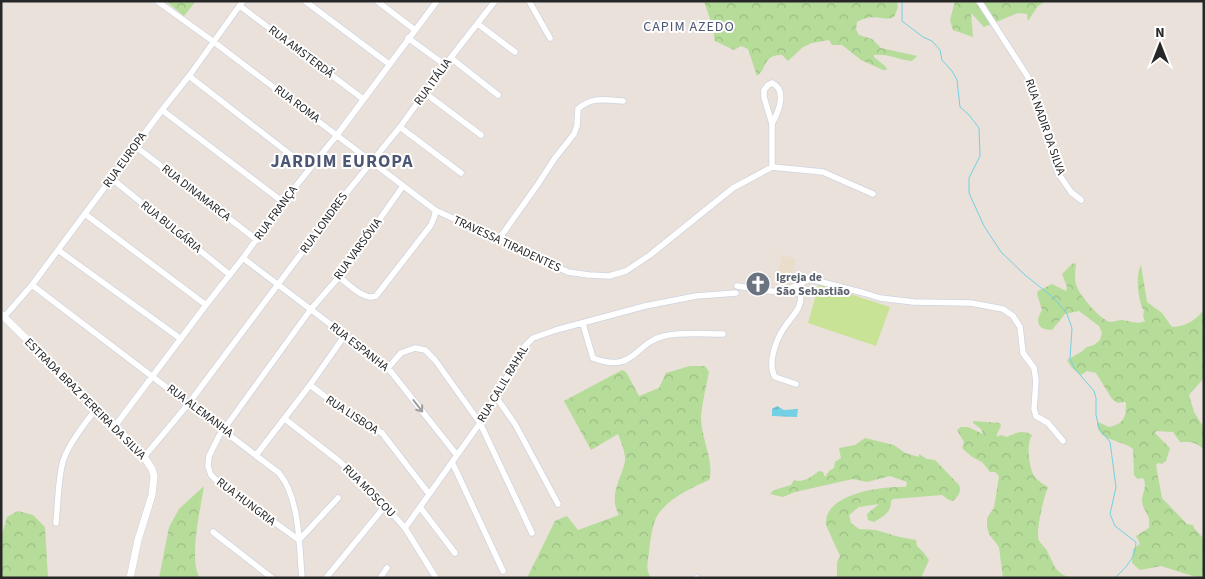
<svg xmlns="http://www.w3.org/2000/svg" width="1205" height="579" font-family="'Source Sans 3',sans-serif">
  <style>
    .education { fill: #eaddca }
    .forest { fill: url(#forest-crowns) }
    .pitch { fill: #c9e396 }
    .water { fill: url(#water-waves) }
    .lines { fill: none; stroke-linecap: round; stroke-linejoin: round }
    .stream { stroke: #74d0e4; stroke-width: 1 }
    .minor-casing { stroke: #cfd4e0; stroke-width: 7 }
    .tertiary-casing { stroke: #cfd4e0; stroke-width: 8 }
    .minor { stroke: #fff; stroke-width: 5.5 }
    .tertiary { stroke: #fff; stroke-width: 7 }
    .oneway { stroke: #9e9e9e }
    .labels { text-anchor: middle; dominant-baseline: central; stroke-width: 4; stroke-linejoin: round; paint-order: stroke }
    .street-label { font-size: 12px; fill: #272727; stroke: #fff }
    .worship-label { font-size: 12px; font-weight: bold; fill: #5b616d; stroke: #fff; text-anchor: start }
    .neighbourhood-label { font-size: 14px; letter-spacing: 1px; fill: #4c5774; stroke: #fff }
    .district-label { font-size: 18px; font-weight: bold; letter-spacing: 1px; fill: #4c5774; stroke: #fff }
  </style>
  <defs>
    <pattern id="forest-crowns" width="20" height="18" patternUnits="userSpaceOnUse" patternTransform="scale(1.25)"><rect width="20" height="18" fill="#b6dc9a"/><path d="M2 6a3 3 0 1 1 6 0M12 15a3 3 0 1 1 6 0" fill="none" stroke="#9cbd85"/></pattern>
    <pattern id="water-waves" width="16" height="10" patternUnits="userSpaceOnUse" patternTransform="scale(1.25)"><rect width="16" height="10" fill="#74d0e4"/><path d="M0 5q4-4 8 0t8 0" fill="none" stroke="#64b3c4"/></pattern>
  </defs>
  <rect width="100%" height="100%" fill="#e9e1da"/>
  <path class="education" d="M 782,255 L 796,259 L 789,287 L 775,283 Z"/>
  <path class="forest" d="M 166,1 L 196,1 L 184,16 Z
    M 704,1 L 897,1 L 898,7 L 894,17 C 880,22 876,12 857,22 L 856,29 L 859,35 L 872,39 L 881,48 L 917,56 L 912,61 C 899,60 887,53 874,55 L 874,57 L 886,67 L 887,70 L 883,70 L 861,60 L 842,45 L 832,45 L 829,40 L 812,43 L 803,47 L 788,61 L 782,55 C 762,55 768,68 757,76 L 748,49 L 741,46 L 734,50 L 715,41 L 712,25 Z
    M 955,1 L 1046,1 L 1038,6 L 1028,21 L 1027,14 L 1018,13 L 984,27 L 971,13 L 973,37 L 953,30 L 950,20 Z
    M 1073,263 L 1076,264 C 1075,272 1074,280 1077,287 C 1080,296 1101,320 1110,322 C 1114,322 1118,320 1122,320 C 1131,321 1137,325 1145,321 L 1143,316 L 1144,311 C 1138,301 1135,275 1141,265 L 1147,302 L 1162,313 L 1172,327 C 1187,326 1194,321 1204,310 L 1204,378 L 1189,395 L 1194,412 L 1204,428 L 1204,449 C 1193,441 1192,442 1180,442 L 1173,432 L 1156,431 L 1155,433 L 1170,448 L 1166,461 L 1162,464 L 1158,463 L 1156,465 L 1162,498 L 1187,524 L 1193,525 L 1194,528 L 1204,539 L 1204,578 L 1199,578 L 1161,566 L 1140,570 L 1132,563 L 1133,549 L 1140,544 L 1136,536 L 1149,528 C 1151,512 1143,513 1142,501 C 1142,493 1148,486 1143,478 L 1137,479 L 1134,475 L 1133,449 C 1121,439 1099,442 1097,424 L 1098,422 L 1109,427 C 1124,424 1126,417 1126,403 L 1125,402 L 1118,403 L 1112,399 L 1096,373 L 1087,371 L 1081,375 L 1072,368 L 1067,360 L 1081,352 L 1087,347 L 1094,345 L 1100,340 L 1102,333 L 1099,326 L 1079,311 L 1065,314 L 1052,330 C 1037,330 1035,321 1042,310 L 1037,294 L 1038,291 L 1052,284 L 1066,291 L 1067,287 L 1062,274 Z
    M 690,366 L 705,366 L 709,372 C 706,387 702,403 701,418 C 701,438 715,463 709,480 C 691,488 666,499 656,518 C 652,527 650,542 649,552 C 648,562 645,569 651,578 L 527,578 L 555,521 L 567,516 L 578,530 L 619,515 C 608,495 621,481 625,461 C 626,453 621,442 618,434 L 591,450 L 564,401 L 622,370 L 626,372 L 639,396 L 659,388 L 666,373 Z
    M 973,421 L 1000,423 L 1001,426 L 997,434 L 997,437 L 1000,435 L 1007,437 C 1016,433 1023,429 1032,435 C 1026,445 1029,464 1033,474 C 1035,479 1043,484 1048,487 C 1044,496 1035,533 1039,541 C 1042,545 1046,548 1048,553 C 1056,568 1054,571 1070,578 L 1003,578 L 999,547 L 989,534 L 987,527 L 987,518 L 994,508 L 999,476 L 995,472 L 990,472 L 982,462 L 972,457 L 962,448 L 964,442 L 957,430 L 961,427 L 968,427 L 983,434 L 981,429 L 973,423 Z
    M 865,438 L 894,445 L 905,453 L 919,457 L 919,454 L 927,459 L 935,460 L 959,485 C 962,492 958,496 953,501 L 949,500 L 942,495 L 893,499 L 891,501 C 891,513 884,516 874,522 L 868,520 L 867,514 L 879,504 L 859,507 L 849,515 L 851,523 L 859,529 L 876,530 L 899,537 L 916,540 L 917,546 L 924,553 L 929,560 L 921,578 L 837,578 L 837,562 L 840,556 L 826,525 C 823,493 883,486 906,487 L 907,482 L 890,476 L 867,482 L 853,479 L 795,492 L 783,497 L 770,494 L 774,490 L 791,485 L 794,480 C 803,484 812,476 819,471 L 823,472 L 825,477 L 829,471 L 834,468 L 835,462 L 841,458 L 839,448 L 855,445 Z
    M 204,486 C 201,507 188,560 200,578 L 159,578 L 169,527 L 179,509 Z
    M 18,511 L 33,515 L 45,527 L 48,578 L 1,578 L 1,538 L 7,517 Z"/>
  <path class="pitch" d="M 819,284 L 890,307 L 876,346 L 808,323 Z"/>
  <path class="water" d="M 777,406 L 784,410 L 798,409 L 797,417 L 772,416 L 772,409 Z"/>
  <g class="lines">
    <path class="stream" d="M 902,1 L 902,21 L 923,37 L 932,41 L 940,50 L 942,60 L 952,71 L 957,80 L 960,107 L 969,115 L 979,128 L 980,156 L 969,178 L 969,193 L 984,226 L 1001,252 L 1025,275 L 1055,299 L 1067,314 L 1072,328 L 1070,359 L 1075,369 L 1094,391 L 1096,398 L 1096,415 L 1099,428 L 1110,442 L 1116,487 L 1110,514 L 1115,526 L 1136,542 C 1136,558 1126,567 1115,578"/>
    <defs>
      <path id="minor" d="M 157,1 L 214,42 L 435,210 L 568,272 L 589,275 L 609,276 L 626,271 L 650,255 L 733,188 L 772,167 L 823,172 L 873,194
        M 305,1 L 389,64
        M 377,1 L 415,30
        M 529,1 L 550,38
        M 979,1 L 1028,77 L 1058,173 L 1071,192 L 1081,200
        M 240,6 L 363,99
        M 478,24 L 515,52
        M 408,38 L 445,65
        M 451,58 L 498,95
        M 189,76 L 309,169
        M 425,93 L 481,135
        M 162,110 L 283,202
        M 400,127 L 461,173
        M 135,146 L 257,240
        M 772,167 L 772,124 L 764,97 L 764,90 L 768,85 L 772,83 C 788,90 778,113 772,124
        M 111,178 L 230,275
        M 85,214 L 206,305
        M 499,239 L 538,184 L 555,158 L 574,134 L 577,126 L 578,109 C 592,96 606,100 623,101
        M 58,250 L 181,339
        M 243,258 L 388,368 L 456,454
        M 339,277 C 349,284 364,301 376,296 L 431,225 L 435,215 L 435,210
        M 32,285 L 279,473 C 300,498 299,546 302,578
        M 737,286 L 771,291 L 800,293 C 804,307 791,317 784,328 C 776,340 767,363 775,377 L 796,384
        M 783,292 L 810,279 L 864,293 L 880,298 L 914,302 L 971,303 L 1003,309 L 1013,316 L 1020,327 L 1023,353 L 1034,368 L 1036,381 L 1034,409 L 1036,416 L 1048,423 L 1063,441
        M 4,317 L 32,285 L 162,110 L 189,76 L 243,1
        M 583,324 L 593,358 C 635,374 634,343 664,336 C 682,332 704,334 723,334
        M 388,368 L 401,353 L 415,348 L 425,350 L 435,360 L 480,423 L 532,533
        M 310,385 L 348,414 L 382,433 L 429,494
        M 496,397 L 515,424 L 558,504
        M 285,419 L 339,461 L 371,490 L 405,528 L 436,578
        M 115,426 L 206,305 L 243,258 L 283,202 L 337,135 L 437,1
        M 257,454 L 310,385 L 345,335
        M 144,457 L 189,403 L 348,191 L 400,127 L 445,65 L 495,1
        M 452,462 L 503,571
        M 338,498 L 299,540 L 216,480 L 211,475 L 208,466 L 209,456 L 219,436 L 311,309 L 339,277 L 403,186
        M 420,507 L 455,553
        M 56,523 C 58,502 58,480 63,461 C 68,445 87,420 97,408
        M 405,528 L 480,423 L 525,346 L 533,338 L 556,330 L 645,306 L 696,296 L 736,293
        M 213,532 L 272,578
        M 326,578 L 385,506
        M 380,578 L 387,568
        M 696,578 L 697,578"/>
      <path id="tertiary" d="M 1,314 L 115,426 L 144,457 L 152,469 L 154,476 L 152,495 L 138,540 L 130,578"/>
    </defs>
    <use href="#minor" class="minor-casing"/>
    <use href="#tertiary" class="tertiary-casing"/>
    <use href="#minor" class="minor"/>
    <use href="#tertiary" class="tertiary"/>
  </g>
  <defs><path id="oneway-shaft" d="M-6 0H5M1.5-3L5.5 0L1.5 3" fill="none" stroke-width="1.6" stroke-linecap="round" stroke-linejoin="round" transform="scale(1.25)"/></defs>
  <use class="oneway" href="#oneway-shaft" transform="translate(418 406) rotate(52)"/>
  <defs>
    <symbol id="church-disc" viewBox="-11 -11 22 22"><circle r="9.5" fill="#6b7280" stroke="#fff"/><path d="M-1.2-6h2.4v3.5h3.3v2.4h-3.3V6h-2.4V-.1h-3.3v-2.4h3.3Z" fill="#fff"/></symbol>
  </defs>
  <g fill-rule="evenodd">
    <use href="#church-disc" x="744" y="270" width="28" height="28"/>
  </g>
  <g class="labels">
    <g class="street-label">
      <text transform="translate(301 52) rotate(37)">RUA AMSTERDÃ</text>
      <text transform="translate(433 82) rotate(-54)">RUA ITÁLIA</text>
      <text transform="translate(297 104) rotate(37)">RUA ROMA</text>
      <text transform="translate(1045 127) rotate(71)">RUA NADIR DA SILVA</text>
      <text transform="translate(125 160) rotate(-54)">RUA EUROPA</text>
      <text transform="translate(196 193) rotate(38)">RUA DINAMARCA</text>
      <text transform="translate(276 213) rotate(-54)">RUA FRANÇA</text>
      <text transform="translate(324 223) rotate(-54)">RUA LONDRES</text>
      <text transform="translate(171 227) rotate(39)">RUA BULGÁRIA</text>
      <text transform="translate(507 244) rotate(25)">TRAVESSA TIRADENTES</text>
      <text transform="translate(358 249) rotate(-54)">RUA VARSÓVIA</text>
      <text transform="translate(359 347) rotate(38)">RUA ESPANHA</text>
      <text transform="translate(503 384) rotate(-59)">RUA CALIL RAHAL</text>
      <text transform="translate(85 399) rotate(45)">ESTRADA BRAZ PEREIRA DA SILVA</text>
      <text transform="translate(200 411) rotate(37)">RUA ALEMANHA</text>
      <text transform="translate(352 415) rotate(33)">RUA LISBOA</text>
      <text transform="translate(369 491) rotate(45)">RUA MOSCOU</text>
      <text transform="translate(246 502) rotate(37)">RUA HUNGRIA</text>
    </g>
    <g class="worship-label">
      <text x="776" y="277">Igreja de<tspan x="776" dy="14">São Sebastião</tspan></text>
    </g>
    <g class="neighbourhood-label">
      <text x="689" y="27">CAPIM AZEDO</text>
    </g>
    <g class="district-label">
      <text x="342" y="161">JARDIM EUROPA</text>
    </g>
  </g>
  <rect width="1205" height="579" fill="none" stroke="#272727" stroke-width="5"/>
  <g transform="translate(1160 45)" stroke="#ffffff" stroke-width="4" paint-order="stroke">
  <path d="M0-4L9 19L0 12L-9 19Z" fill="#272727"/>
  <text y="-8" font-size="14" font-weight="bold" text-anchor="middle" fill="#272727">N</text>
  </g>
</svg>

· · ·

(What needs to be done)
Taking the line with "#74d0e4; stroke-width: 1" as the first and the line with "middle; dominant-baseline: central;" as the last, retype that stretch of the data above exactly, with no other lines.

(Answer space)
    .stream { stroke: #74d0e4; stroke-width: 1 }
    .minor-casing { stroke: #cfd4e0; stroke-width: 7 }
    .tertiary-casing { stroke: #cfd4e0; stroke-width: 8 }
    .minor { stroke: #fff; stroke-width: 5.5 }
    .tertiary { stroke: #fff; stroke-width: 7 }
    .oneway { stroke: #9e9e9e }
    .labels { text-anchor: middle; dominant-baseline: central; stroke-width: 4; stroke-linejoin: round; paint-order: stroke }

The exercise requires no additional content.